• _Exercise requirements_: For this exercise, reproduce the entries below exactly, but only from the line containing "X0177915Y0152268D03*" through the line containing "X0161000Y0267213D03*", both included.

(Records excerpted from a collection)
■ ■ ■
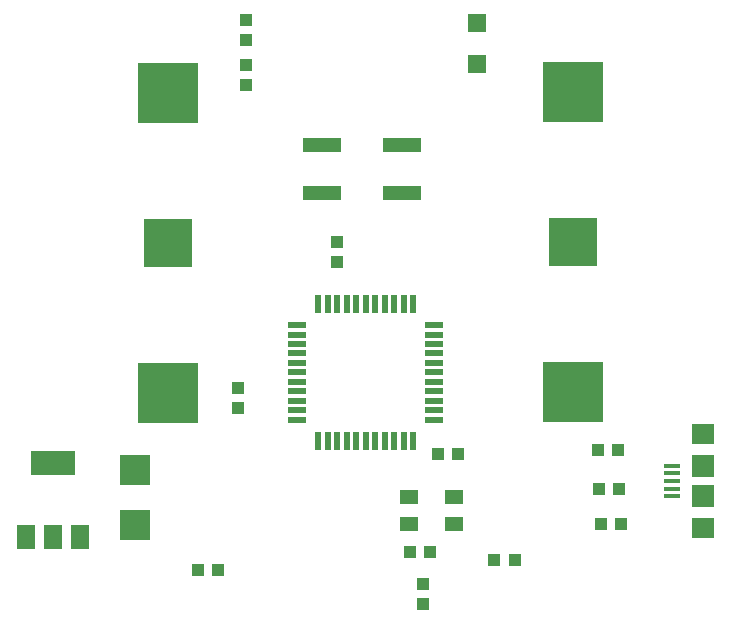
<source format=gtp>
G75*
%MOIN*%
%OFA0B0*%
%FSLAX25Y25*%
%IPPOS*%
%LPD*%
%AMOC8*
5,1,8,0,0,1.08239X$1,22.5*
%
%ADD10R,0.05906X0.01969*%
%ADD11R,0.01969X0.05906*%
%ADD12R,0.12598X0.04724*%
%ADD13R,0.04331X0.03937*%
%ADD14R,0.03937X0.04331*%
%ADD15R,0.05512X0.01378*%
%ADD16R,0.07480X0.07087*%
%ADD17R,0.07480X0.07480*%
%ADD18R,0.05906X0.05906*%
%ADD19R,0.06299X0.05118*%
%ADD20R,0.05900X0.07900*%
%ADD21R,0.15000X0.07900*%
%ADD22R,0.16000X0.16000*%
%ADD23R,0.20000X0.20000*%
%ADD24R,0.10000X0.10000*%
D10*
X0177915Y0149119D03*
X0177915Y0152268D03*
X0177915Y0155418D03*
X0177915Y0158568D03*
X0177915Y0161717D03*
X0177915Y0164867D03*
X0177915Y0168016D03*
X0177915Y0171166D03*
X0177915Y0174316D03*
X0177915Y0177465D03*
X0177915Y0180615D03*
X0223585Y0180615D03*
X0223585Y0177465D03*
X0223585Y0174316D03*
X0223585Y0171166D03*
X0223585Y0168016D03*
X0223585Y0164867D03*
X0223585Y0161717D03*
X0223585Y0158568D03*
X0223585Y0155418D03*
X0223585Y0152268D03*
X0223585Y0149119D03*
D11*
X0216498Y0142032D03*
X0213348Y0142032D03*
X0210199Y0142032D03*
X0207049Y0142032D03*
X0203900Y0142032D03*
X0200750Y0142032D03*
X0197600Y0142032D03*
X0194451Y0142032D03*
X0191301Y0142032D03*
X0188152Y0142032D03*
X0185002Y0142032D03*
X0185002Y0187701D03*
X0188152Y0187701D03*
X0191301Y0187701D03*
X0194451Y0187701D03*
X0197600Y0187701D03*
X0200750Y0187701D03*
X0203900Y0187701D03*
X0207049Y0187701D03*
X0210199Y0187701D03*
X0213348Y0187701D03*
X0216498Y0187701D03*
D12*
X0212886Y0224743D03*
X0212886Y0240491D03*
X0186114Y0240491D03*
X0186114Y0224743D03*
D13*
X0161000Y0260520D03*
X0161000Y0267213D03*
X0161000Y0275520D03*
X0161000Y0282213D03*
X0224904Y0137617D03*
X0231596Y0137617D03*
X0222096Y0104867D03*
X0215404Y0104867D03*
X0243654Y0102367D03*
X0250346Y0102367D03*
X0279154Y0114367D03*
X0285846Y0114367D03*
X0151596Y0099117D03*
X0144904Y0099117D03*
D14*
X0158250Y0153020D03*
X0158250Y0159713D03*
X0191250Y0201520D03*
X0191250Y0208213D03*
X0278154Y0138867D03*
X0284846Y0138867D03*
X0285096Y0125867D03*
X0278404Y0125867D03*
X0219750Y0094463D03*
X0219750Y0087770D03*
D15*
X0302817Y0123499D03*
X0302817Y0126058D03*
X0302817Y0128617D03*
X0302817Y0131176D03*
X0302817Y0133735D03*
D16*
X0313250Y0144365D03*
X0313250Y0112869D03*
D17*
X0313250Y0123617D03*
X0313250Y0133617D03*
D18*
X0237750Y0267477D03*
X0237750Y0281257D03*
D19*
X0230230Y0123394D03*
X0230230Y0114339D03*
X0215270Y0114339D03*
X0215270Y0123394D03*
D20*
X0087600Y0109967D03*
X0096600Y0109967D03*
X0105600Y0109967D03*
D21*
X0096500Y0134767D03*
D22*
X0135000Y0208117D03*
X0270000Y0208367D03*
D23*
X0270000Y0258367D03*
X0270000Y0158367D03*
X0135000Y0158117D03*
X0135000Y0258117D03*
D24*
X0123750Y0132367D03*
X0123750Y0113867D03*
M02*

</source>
■ ■ ■
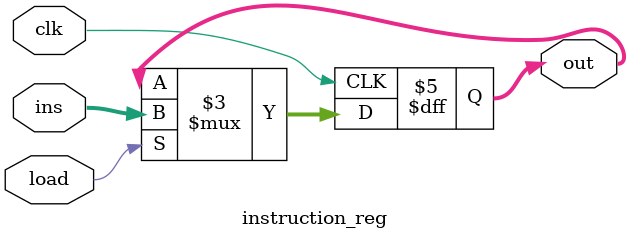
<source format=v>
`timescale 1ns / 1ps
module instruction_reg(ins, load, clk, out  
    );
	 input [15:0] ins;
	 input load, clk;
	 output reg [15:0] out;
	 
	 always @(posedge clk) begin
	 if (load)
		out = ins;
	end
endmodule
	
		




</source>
■ ■ ■
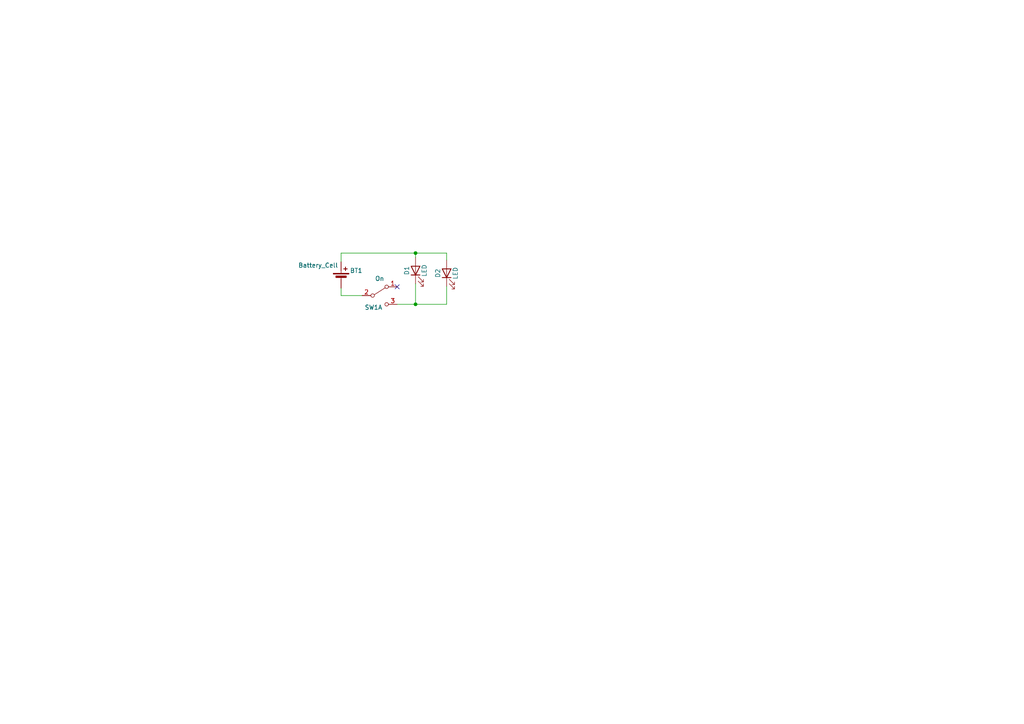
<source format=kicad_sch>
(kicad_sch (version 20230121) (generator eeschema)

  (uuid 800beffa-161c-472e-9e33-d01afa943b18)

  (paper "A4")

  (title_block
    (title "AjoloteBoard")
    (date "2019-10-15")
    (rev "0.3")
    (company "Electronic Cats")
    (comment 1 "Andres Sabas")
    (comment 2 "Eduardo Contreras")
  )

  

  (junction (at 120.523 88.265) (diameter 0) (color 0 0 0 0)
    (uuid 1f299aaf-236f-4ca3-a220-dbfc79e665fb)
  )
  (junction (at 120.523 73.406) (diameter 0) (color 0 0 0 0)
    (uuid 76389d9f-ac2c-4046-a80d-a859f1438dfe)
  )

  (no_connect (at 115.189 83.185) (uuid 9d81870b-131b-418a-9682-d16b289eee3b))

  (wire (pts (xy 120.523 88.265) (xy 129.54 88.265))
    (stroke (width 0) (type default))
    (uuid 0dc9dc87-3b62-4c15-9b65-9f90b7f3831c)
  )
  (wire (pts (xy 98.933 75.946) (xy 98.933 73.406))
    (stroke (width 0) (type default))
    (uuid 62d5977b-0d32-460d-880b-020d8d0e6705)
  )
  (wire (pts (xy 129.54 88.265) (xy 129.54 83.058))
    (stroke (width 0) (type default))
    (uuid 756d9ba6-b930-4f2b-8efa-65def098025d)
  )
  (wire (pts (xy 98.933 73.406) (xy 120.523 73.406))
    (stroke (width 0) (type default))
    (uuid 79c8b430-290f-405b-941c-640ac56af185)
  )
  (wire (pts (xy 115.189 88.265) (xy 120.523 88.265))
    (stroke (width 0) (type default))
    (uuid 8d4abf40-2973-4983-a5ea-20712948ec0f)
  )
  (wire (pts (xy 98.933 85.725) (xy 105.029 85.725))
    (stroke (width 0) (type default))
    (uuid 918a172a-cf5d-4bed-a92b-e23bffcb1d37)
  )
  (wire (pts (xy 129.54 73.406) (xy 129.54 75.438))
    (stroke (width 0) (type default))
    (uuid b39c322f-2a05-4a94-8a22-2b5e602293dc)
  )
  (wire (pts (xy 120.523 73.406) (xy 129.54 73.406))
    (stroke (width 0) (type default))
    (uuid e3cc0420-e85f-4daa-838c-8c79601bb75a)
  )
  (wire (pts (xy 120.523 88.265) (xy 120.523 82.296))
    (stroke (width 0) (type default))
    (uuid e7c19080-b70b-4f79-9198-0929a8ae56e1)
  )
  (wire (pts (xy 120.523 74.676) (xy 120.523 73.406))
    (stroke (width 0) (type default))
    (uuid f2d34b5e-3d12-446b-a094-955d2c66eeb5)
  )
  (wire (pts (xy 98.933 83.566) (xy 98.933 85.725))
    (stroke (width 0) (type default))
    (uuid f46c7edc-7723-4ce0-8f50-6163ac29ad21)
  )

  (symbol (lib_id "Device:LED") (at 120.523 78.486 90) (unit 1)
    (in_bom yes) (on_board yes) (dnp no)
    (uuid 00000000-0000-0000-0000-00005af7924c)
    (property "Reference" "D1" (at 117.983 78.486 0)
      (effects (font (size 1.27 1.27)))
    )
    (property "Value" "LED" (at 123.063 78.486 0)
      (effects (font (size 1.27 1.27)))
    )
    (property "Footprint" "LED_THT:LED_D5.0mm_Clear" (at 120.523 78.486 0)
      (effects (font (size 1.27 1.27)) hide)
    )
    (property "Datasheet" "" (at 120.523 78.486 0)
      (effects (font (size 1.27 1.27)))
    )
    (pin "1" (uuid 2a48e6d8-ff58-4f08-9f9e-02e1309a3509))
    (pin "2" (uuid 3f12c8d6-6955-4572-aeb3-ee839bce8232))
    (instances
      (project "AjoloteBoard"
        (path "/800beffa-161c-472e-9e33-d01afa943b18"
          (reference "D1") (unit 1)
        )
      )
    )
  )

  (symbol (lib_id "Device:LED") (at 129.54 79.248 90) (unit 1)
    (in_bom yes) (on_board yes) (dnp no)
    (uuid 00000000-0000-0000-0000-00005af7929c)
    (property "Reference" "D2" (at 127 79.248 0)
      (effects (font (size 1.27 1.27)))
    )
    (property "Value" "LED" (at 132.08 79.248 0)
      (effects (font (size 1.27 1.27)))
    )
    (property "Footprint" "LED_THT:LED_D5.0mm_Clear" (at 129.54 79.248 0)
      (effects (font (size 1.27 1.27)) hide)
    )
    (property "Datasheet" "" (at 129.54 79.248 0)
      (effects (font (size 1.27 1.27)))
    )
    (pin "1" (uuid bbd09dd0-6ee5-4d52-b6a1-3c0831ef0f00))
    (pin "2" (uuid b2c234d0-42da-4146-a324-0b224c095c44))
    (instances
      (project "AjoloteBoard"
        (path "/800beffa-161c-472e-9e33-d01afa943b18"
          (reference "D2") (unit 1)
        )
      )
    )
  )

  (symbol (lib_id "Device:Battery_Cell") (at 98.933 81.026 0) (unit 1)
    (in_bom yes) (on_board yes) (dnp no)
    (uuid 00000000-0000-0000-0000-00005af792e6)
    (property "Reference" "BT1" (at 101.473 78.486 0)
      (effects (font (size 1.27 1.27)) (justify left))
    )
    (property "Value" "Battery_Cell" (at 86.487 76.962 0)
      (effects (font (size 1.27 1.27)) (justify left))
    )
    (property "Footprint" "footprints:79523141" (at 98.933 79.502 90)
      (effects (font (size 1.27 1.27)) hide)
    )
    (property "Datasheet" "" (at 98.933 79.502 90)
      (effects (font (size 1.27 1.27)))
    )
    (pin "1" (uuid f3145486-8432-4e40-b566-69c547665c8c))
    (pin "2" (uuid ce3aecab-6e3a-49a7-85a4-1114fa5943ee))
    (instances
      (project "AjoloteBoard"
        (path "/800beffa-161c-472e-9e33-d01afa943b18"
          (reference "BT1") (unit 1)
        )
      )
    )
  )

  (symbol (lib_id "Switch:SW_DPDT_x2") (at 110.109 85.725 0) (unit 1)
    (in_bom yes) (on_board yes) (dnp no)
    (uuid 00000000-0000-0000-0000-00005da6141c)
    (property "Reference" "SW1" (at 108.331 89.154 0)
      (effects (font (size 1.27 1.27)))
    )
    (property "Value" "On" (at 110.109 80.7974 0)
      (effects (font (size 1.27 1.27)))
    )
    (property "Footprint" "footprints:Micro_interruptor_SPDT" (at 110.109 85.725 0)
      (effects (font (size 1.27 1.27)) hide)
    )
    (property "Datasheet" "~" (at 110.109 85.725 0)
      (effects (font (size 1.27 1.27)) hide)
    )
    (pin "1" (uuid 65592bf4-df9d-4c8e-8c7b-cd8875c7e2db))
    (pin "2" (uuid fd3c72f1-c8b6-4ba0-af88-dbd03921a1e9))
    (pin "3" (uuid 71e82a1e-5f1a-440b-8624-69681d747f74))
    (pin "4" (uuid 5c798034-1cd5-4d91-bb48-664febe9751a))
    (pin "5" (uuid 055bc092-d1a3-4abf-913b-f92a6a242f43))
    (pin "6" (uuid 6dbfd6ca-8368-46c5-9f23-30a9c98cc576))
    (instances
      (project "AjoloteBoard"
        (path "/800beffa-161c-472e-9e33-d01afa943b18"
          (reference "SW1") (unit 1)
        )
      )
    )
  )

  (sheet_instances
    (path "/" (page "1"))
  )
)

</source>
■ ■ ■
• _Exercise answer_:
X0177915Y0152268D03*
X0177915Y0155418D03*
X0177915Y0158568D03*
X0177915Y0161717D03*
X0177915Y0164867D03*
X0177915Y0168016D03*
X0177915Y0171166D03*
X0177915Y0174316D03*
X0177915Y0177465D03*
X0177915Y0180615D03*
X0223585Y0180615D03*
X0223585Y0177465D03*
X0223585Y0174316D03*
X0223585Y0171166D03*
X0223585Y0168016D03*
X0223585Y0164867D03*
X0223585Y0161717D03*
X0223585Y0158568D03*
X0223585Y0155418D03*
X0223585Y0152268D03*
X0223585Y0149119D03*
D11*
X0216498Y0142032D03*
X0213348Y0142032D03*
X0210199Y0142032D03*
X0207049Y0142032D03*
X0203900Y0142032D03*
X0200750Y0142032D03*
X0197600Y0142032D03*
X0194451Y0142032D03*
X0191301Y0142032D03*
X0188152Y0142032D03*
X0185002Y0142032D03*
X0185002Y0187701D03*
X0188152Y0187701D03*
X0191301Y0187701D03*
X0194451Y0187701D03*
X0197600Y0187701D03*
X0200750Y0187701D03*
X0203900Y0187701D03*
X0207049Y0187701D03*
X0210199Y0187701D03*
X0213348Y0187701D03*
X0216498Y0187701D03*
D12*
X0212886Y0224743D03*
X0212886Y0240491D03*
X0186114Y0240491D03*
X0186114Y0224743D03*
D13*
X0161000Y0260520D03*
X0161000Y0267213D03*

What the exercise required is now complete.